For the believer the Scriptures give great comfort through the midst of the most severe testings and trials. The Lord Jesus said, ‘In the world ye shall have tribulation: but be of good cheer; 1 have overcome the world’, John 16. 33. The resources of the believer include the Great High Priest who is touched fully by the extremity of anything that we can experience, Heb. 4. 15. He is fully qualified for this as He experienced everything we ever could, including the most painful of deaths. To further substantiate this, Isaiah 53. 4 was fulfilled by the Lord for He Himself took our infirmities, and bare our sicknesses, Matt. 8. 17. In other words, He placed Himself under the burden of all that the people experienced. This truth is revealed further in relation to Paul’s persecution of the early New Testament saints, ‘Saul, Saul, why persecutest thou me?’ Acts 9. 4. All the sufferings the saints passed through were keenly felt by Him. It was true of them as it was of Israel in an earlier day, ‘In all their affliction he was afflicted, and the angel of his presence saved them: in his love and in his pity he redeemed them; and he bare them, and carried them all the days of old’, Isa. 63. 9.

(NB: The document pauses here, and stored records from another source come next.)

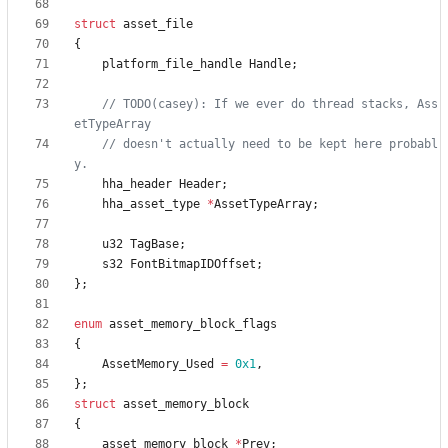
struct
asset_file
{
platform_file_handle
Handle
;
// TODO(casey): If we ever do thread stacks, Ass
// doesn't actually need to be kept here probabl
hha_header
Header
;
hha_asset_type
*
AssetTypeArray
;
u32
TagBase
;
s32
FontBitmapIDOffset
;
}
;
enum
asset_memory_block_flags
{
AssetMemory_Used
=
0x1
,
}
;
struct
asset_memory_block
{
asset_memory_block
*
Prev
;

The death of Lazarus further illustrates His compassion and care. Firstly, if the family concerned could not see the purpose of it all, in the midst of their sorrow the Lord says, ‘This sickness is not unto death, but for the glory of God, that the Son of God might be glorified thereby’, John 11. 4. Oh that in the midst of our sufferings we could see this! Secondly, the Lord genuinely enters into their sorrow as only He fully could, for ‘Jesus wept’, v. 33. He had the power to solve the problem, but the saints were still asked to pass through the vale of sorrow and suffering, for it is only in these circumstances that His love and compassion can be fully experienced.

Finally, it is helpful to put the whole of this difficult question in the eternal perspective, ‘For our light affliction, which is but for a moment, worketh for us a far more exceeding and eternal weight of glory’, 2 Cor. 4. 17. This verse reminds us firstly, that whatever the believer passes through here, it is only light compared with the weight of glory to follow, and secondly, it is but for a moment compared with eternity.

This answer is given out of a deep sense of inadequacy; however if we are unqualified to answer, we can refer the reader to the One who is fully qualified! ‘My grace is sufficient for thee: for my strength is made perfect in weakness’, 2 Cor. 12. 9.